Hatten Park wall tumbling down
New London legacy needs repair
By Robert Cloud
A crumbling stone wall around Hatten Park in New London could cost nearly $2 million to repair just half of it.
The condition of the wall and its repair costs were discussed at the July 6 meeting of the Parks and Recreation Committee.
“I’ve been notified that the wall is deteriorating and it looks like garbage,” Mayor Mark Herter said. “Some people threw out some suggestions and they wanted to talk about it or us to talk about it, what we could do to maybe fix it, remove it or any other ideas.”
City Administrator Chad Hoerth said McMahon, an engineering and architectural firm based in Neenah, examined the wall in 2018.
They found that the wall did not have a foundation in some areas and during the freeze and thaw cycles, the ground shifted, causing the wall to buckle in places.
McMahon provided cost estimates for three options in October 2018.
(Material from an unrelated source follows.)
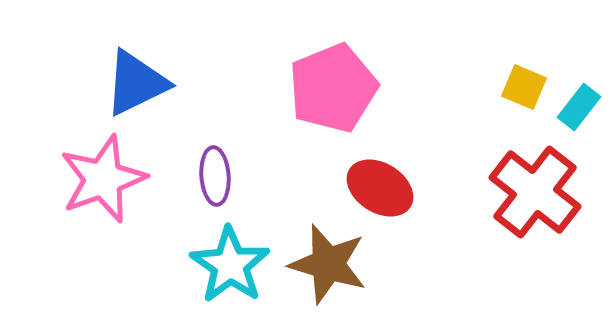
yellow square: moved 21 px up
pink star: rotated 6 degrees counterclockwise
The options ranged in price from $46,000 to $34,000, per 100 feet of wall.
The wall surrounds nearly 120 acres, which has a perimeter of about 1.5 miles.
Ald. John Faucher estimated that 45 sections of wall, about half of its total length, would cost the city $1.98 million to rebuild.
“I don’t see it happening,” he said.
“Put his out there to the public,” said Ald. Robert Besaw, suggesting the city either hold a referendum of a public informational meeting. “Do you want to do your roads or do you want to do the wall for the park?”
Other members of the committee noted that a referendum was a yes or no question, while a public forum would give the community an opportunity to discuss the options.
Among the options are to use the existing stones to repair the wall in order to keep its historical look, remove the wall or to allow it continue in its present deteriorating state.
Other options include to repair the wall in sections, spreading the work out over several years, and beginning with the most visible sections of the wall.
Hoerth explained the wall’s historical significance.
It was build in the mid-1930s as a Works Progress Administration (WPA) program under President Franklin D. Roosevelt. The WPA project employed about 40 men in New London during the Great Depression.
The committee agreed to schedule a public forum regarding the wall in September at the Washington Center.